= Prompt =
Revise the records below by swapping "chart" for "graph" and keeping everything else the same. Leave the pictures out of your answer.

*** Opening Information shown ***

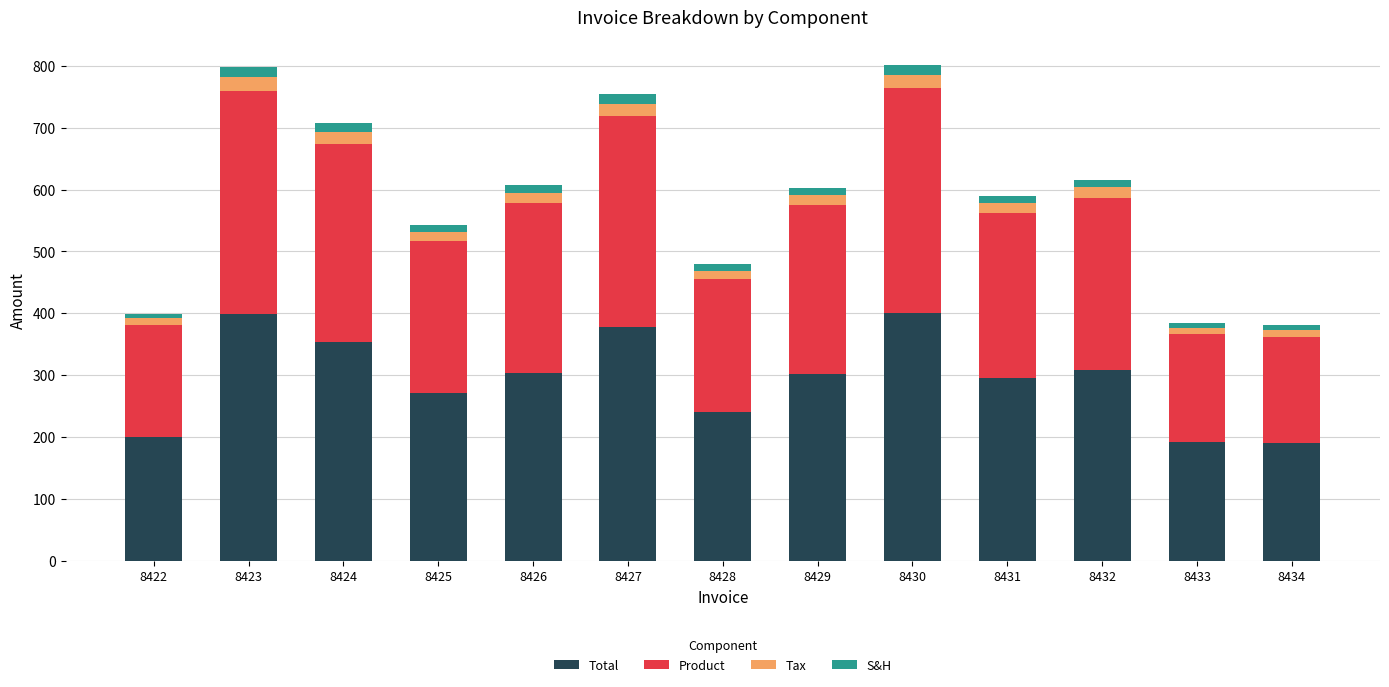

What is the value of the Total bar at the 8th from the left?

301.3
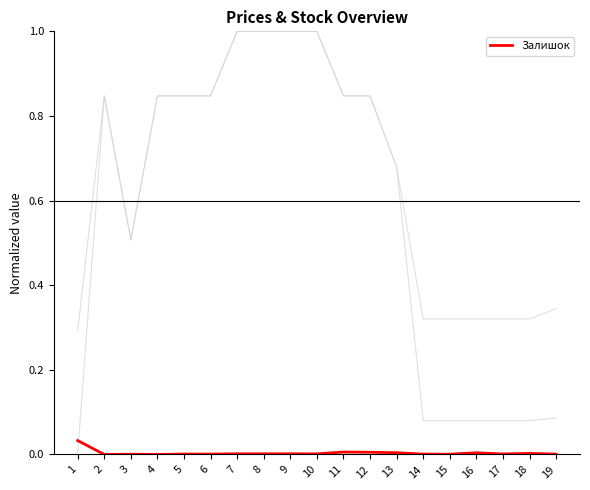

Reading right to left, list all the values displayed in this chart.

Ціна: 0.1	0.1	0.1	0.1	0.1	0.1	0.7	0.8	0.8	1.0	1.0	1.0	1.0	0.8	0.8	0.8	0.5	0.8	0.0
Доп. ціна: 0.3	0.3	0.3	0.3	0.3	0.3	0.7	0.8	0.8	1.0	1.0	1.0	1.0	0.8	0.8	0.8	0.5	0.8	0.3
Залишок: 0.0	0.0	0.0	0.0	0.0	0.0	0.0	0.0	0.0	0.0	0.0	0.0	0.0	0.0	0.0	0.0	0.0	0.0	0.0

*** Closing Information shown ***

= Written solution =
What is the value of the Total bar at the 8th from the left?

301.3

Reading right to left, list all the values displayed in this graph.

Ціна: 0.1	0.1	0.1	0.1	0.1	0.1	0.7	0.8	0.8	1.0	1.0	1.0	1.0	0.8	0.8	0.8	0.5	0.8	0.0
Доп. ціна: 0.3	0.3	0.3	0.3	0.3	0.3	0.7	0.8	0.8	1.0	1.0	1.0	1.0	0.8	0.8	0.8	0.5	0.8	0.3
Залишок: 0.0	0.0	0.0	0.0	0.0	0.0	0.0	0.0	0.0	0.0	0.0	0.0	0.0	0.0	0.0	0.0	0.0	0.0	0.0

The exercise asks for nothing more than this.